The Alexander Group also benchmarked pay levels, rates and quota achievements by role against industry peers. The carrier’s commission rates were low versus the industry average, but book sizes were far above benchmark. As a result, top sellers were earning industry-leading rates of pay, and the carrier overall enjoyed high sales force retention rates and quota achievement. Book-based commission, however, also allowed for a large disparity in upside potential because of the variety of territory sizes across representatives.

The complexity of plan design and the variance in territory sizes resulted in a weak pay-for-performance culture with little to no correlation between seller performance and sales compensation. AGI recommended the carrier adopt a sales compensation plan with fewer mechanics and clearer measures to simplify incentives and smooth out pay-forperformance.

Benefit:
The Alexander Group designed a two-year roadmap to transition the carrier from a bonus-oriented, commission-based structure to a goal-oriented, point-based plan. The plan maintained geographical flexibility and strong upside potential. Additionally, instead of juggling monthly and annual goals, sales representatives would be able to focus on contributing to their aggregate annual goal each month.

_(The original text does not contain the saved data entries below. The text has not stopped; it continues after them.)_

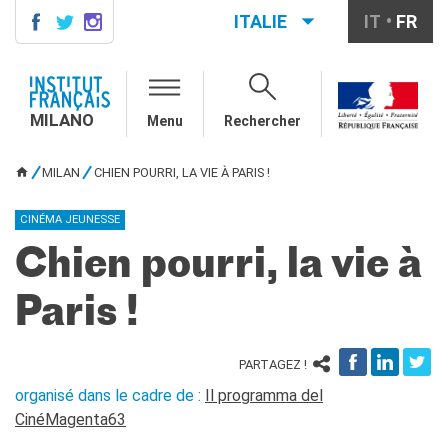
ITALIE
IT
FR
MILANO
AGENDA
MILANO
Menu
Rechercher
AGENDA
CONTACTS
MILAN
CHIEN POURRI, LA VIE À PARIS !
VOUS ÊTES ICI
COURS DE FRANÇAIS
Cours quadrimestriels et
CINÉMA JEUNESSE
annuels de français
Chien pourri, la vie à
Cours intensifs mensuels de
français
Paris !
Cours collectifs enfants et
adolescents
Cours privés sur mesure
PARTAGEZ !
Ateliers thématiques
organisé dans le cadre de :
Il programma del
Cours de préparation
DELF/DALF
CinéMagenta63
Corsi su piattaforma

The carrier implemented AGI’s roadmap for the following fiscal year. They began by applying a standardized approach to drive consistency across markets in the short-term, before fully adopting the points-based system in the subsequent fiscal year. The AGI analysis to compare pay practices to peers informed sales leaders on how to change incentives to clarify and simplify sales compensation, and better drive cross-selling behavior.